Once you retire, you’ll need money to pay your bills — and you can’t count on Social Security to provide all of it. The average senior on Social Security today only collects a little over $18,000 a year, and chances are, that’s not enough to live on.
Enter your retirement savings. The money you sock away in an IRA or 401(k) could supplement those benefits nicely so you’re able to live comfortably as a senior. But how much should you be saving?
It’s a tough question to answer. The amount of savings you’ll need in retirement will depend on a number of factors — your lifestyle choices, your city or state of residence, and your personal goals. But it may help you to know what your peers are saving en route to retirement so you can get a sense of whether you’re on track.
With that in mind, Personal Capital recently conducted a survey among people who already have a savings plan to see how much money workers of different age groups had managed to sock away. It found that the median retirement plan balance among 40-somethings was $239,095.
To be clear, you shouldn’t take this data point to mean that if you don’t have a comparable retirement plan balance, you’re in big trouble. This number is based on a single survey, and we don’t know how much its respondents earn, on average, and what their plans are for the future.
But here’s what we do know: By the time you reach your 40s, you should have some money socked away for retirement. And if you don’t have around the equivalent of your annual salary saved up, then it would pay to try to ramp up.

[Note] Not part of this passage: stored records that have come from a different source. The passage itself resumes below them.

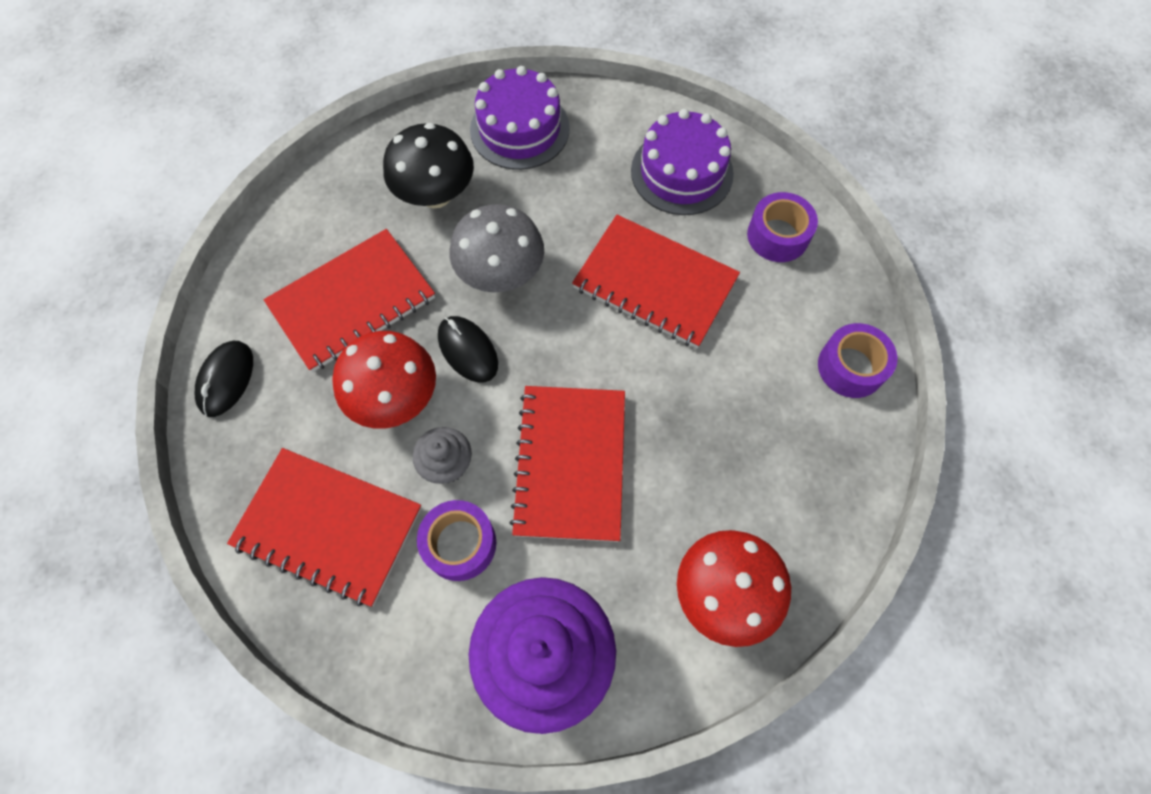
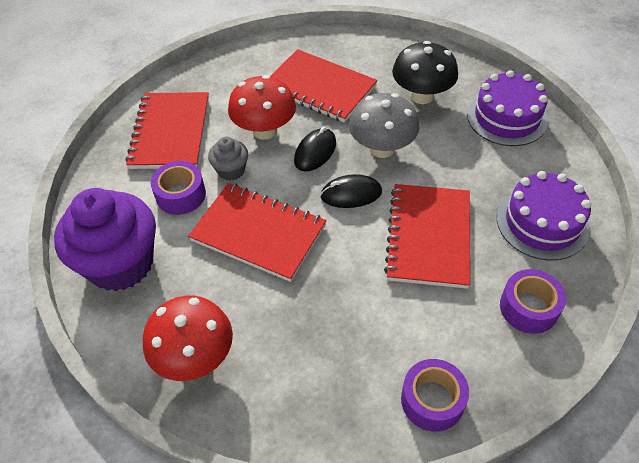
camera: 70 degrees right, 15 degrees down
black mouse [195,341,253,417] -> black mouse moved to [320,174,382,208]
red notebook [509,386,625,542] -> red notebook turned 45 degrees clockwise [188,183,327,282]

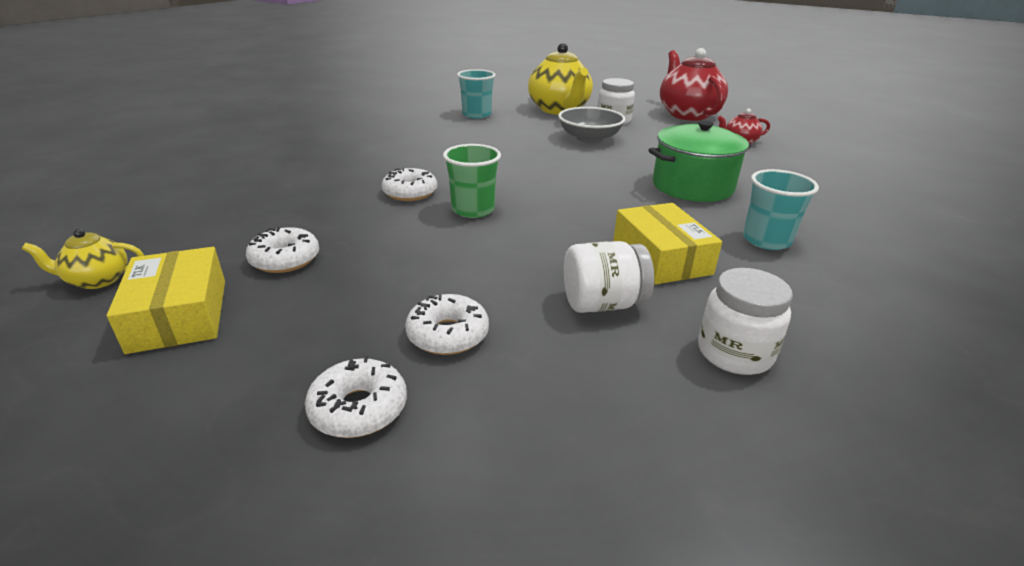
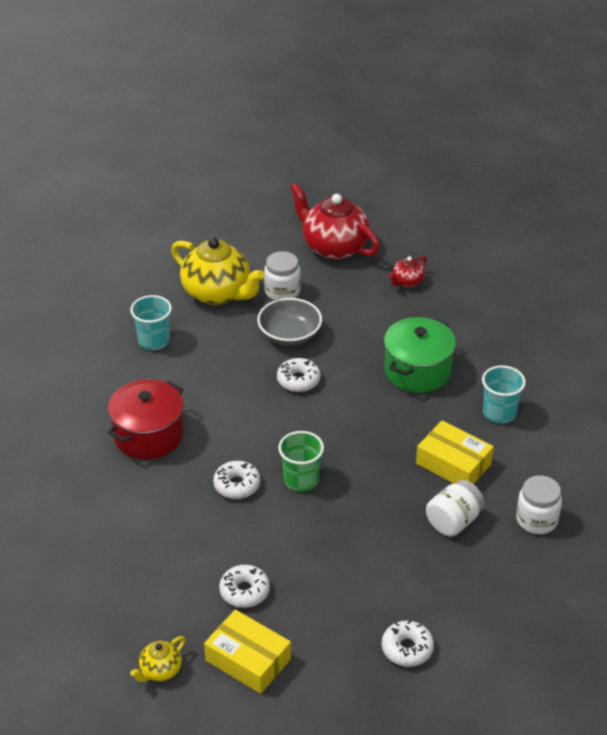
camera: 35 degrees left, 10 degrees up
white donut [405,294,489,355] -> white donut moved to [277,358,321,392]
none -> red pot [108,379,184,460]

How to boost your retirement savings
If you’re not satisfied with your retirement savings balance in your 40s, here’s some good news — you may not be retiring for another 20 to 25 years. That gives you plenty of time to catch up and build a sizable amount of wealth.
To get started, examine your spending. Are you blowing money on things you could do without? If so, that’s cash that can, and should, go right into your retirement plan.

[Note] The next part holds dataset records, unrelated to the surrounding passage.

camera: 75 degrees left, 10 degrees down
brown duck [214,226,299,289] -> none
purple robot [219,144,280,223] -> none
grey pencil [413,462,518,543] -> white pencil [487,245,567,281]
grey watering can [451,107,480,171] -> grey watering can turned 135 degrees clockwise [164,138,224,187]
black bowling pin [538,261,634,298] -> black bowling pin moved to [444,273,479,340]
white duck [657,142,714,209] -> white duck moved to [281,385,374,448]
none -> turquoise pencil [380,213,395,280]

Next, think about getting a second job. It’s not ideal, but if you want to boost your savings rate, you’ll need to either spend less or earn more. If you’re only willing to cut back on so many expenses, then getting a second job could be your best bet.
Finally, invest all of the money you are able to save wisely. For a 40-something, that means going heavy on stocks. Though stocks are volatile, they can also lead to tremendous growth.
Case in point — if you manage to set aside $500 a month in an IRA or 401(k) for the next 25 years, and you invest that money in stocks, you might score an average annual 8% return on your investments, since that’s a bit below the stock market’s historical average. Your ending balance? About $439,000. And that assumes you’re starting with nothing.
While it may be helpful to know how much money your peers have managed to save for retirement, the data point above should serve as motivation more so than shame. If you don’t have anywhere near $239,095 set aside for retirement, don’t beat yourself up. Instead, figure out how much money you’ll need to enjoy your seniors years, and then take steps to build a nest egg that will serve you well once you’re ready to leave the workforce behind.